- [Reading text]:
I learned something today (IANAL!), thanks to you. I had always thought the "navigable waters" phrase was actually in the Constitution, but it sure looks like it was just made up from the Commerce Clause. Shiver me timbers!
Man, if only there was some sort of competent [in the term of art legal sense] body with the power to decide the meanings of terms like that as a matter of law...
It would be better to just give Congress the power to regulate matter that is in the quantum foam, and we won't have to worry about these word games. Amendment XXVIII anyone?
Given the exceedingly poor record of competence shown by Congress generally, I'd much rather that we pass a Constitutional Amendment withdrawing from Congress all authority beyond national defense (and paying for national defense), and specify that any time Congress spends in Washington not dedicated to national defense can only be dedicated to political fund raising and similar circle jerks.
Fool. national defense is the root password to the Constitution. Once you stretch it to offensive weapons or building The Wall to keep them furriners at bay, what prevents including global warming to keep them furriners at bay, universal health care to keep the locals at bay, nationalizing the steel industry, and socialism in general?
Walls have a logical and long standing history of use as military defenses. For example, Hadrian's wall and The Great Wall of China.
Whoosh!
Military defense? Is Mexico massing troops on the border?
They already regulate and fine and jail based on ideas of things that may or may not actually exist.

- [Brief a]: Repeat the comment thread above about Congress and the "navigable waters" phrase word for word.

(Rendered chart pictures)

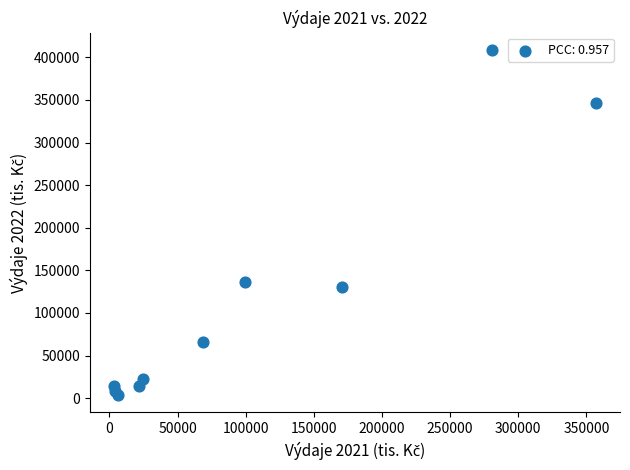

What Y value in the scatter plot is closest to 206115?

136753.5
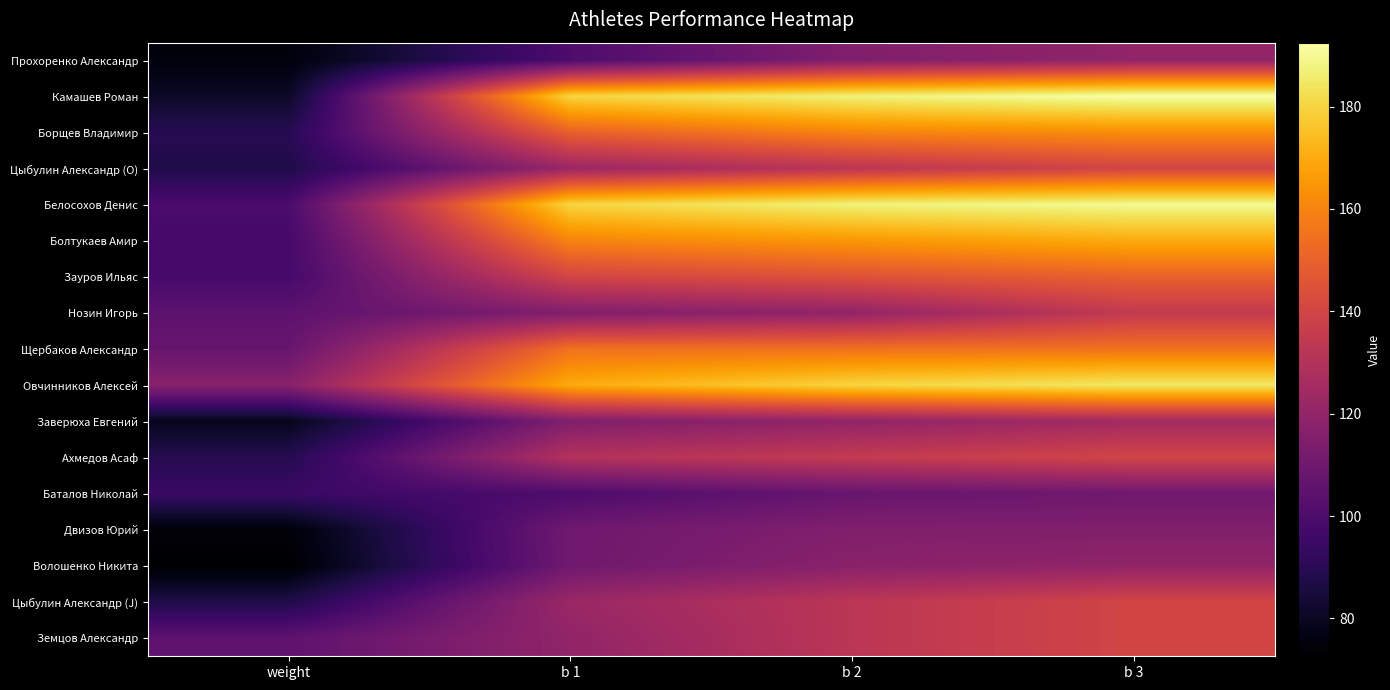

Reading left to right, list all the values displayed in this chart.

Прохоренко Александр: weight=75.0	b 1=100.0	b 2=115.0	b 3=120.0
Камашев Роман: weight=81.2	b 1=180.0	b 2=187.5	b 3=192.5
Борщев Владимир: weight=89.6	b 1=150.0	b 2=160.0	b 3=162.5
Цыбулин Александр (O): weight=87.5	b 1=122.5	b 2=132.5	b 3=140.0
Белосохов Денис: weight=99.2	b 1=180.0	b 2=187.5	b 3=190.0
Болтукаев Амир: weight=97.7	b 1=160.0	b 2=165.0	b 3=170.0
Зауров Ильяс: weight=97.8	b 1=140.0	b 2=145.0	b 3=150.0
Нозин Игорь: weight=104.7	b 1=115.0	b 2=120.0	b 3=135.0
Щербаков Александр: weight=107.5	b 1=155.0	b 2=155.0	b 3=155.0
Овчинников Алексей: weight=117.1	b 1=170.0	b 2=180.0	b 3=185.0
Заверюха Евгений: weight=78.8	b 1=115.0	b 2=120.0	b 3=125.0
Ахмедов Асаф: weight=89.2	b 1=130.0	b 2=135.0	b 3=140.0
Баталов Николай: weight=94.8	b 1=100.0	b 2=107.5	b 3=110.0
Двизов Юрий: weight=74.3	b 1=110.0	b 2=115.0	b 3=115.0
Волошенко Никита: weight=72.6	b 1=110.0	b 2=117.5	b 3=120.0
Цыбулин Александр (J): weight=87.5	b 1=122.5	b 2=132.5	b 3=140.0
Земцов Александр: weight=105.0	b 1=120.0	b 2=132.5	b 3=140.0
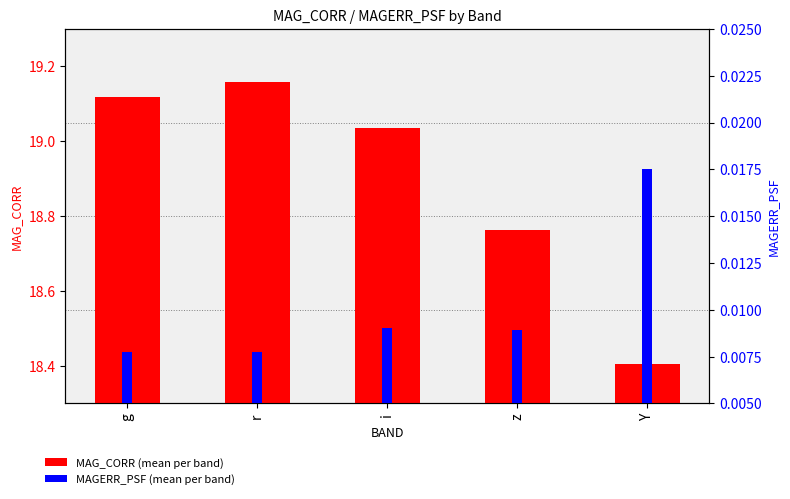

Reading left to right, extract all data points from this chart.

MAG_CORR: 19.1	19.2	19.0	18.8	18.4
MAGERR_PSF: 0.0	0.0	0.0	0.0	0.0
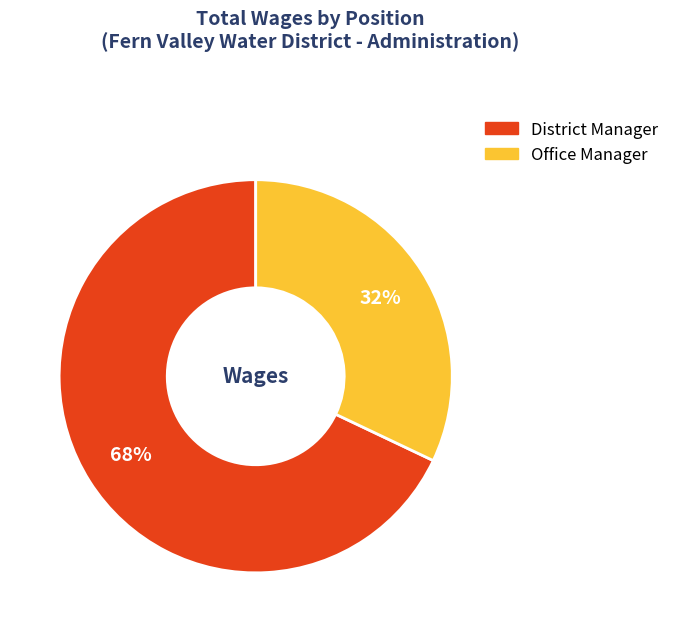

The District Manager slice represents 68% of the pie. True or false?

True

- [Brief b]: Please render the stretch of the listing from its start through the line containing "Reading left to right, list" as a JSON list of strings, one string per line, leaving out blank lines and the pictures.

- [Exercise answer a]:
I learned something today (IANAL!), thanks to you. I had always thought the "navigable waters" phrase was actually in the Constitution, but it sure looks like it was just made up from the Commerce Clause. Shiver me timbers!
Man, if only there was some sort of competent [in the term of art legal sense] body with the power to decide the meanings of terms like that as a matter of law...
It would be better to just give Congress the power to regulate matter that is in the quantum foam, and we won't have to worry about these word games. Amendment XXVIII anyone?
Given the exceedingly poor record of competence shown by Congress generally, I'd much rather that we pass a Constitutional Amendment withdrawing from Congress all authority beyond national defense (and paying for national defense), and specify that any time Congress spends in Washington not dedicated to national defense can only be dedicated to political fund raising and similar circle jerks.
Fool. national defense is the root password to the Constitution. Once you stretch it to offensive weapons or building The Wall to keep them furriners at bay, what prevents including global warming to keep them furriners at bay, universal health care to keep the locals at bay, nationalizing the steel industry, and socialism in general?
Walls have a logical and long standing history of use as military defenses. For example, Hadrian's wall and The Great Wall of China.
Whoosh!
Military defense? Is Mexico massing troops on the border?
They already regulate and fine and jail based on ideas of things that may or may not actually exist.

- [Exercise answer b]:
[
  "What Y value in the scatter plot is closest to 206115?",
  "136753.5",
  "Reading left to right, list all the values displayed in this chart."
]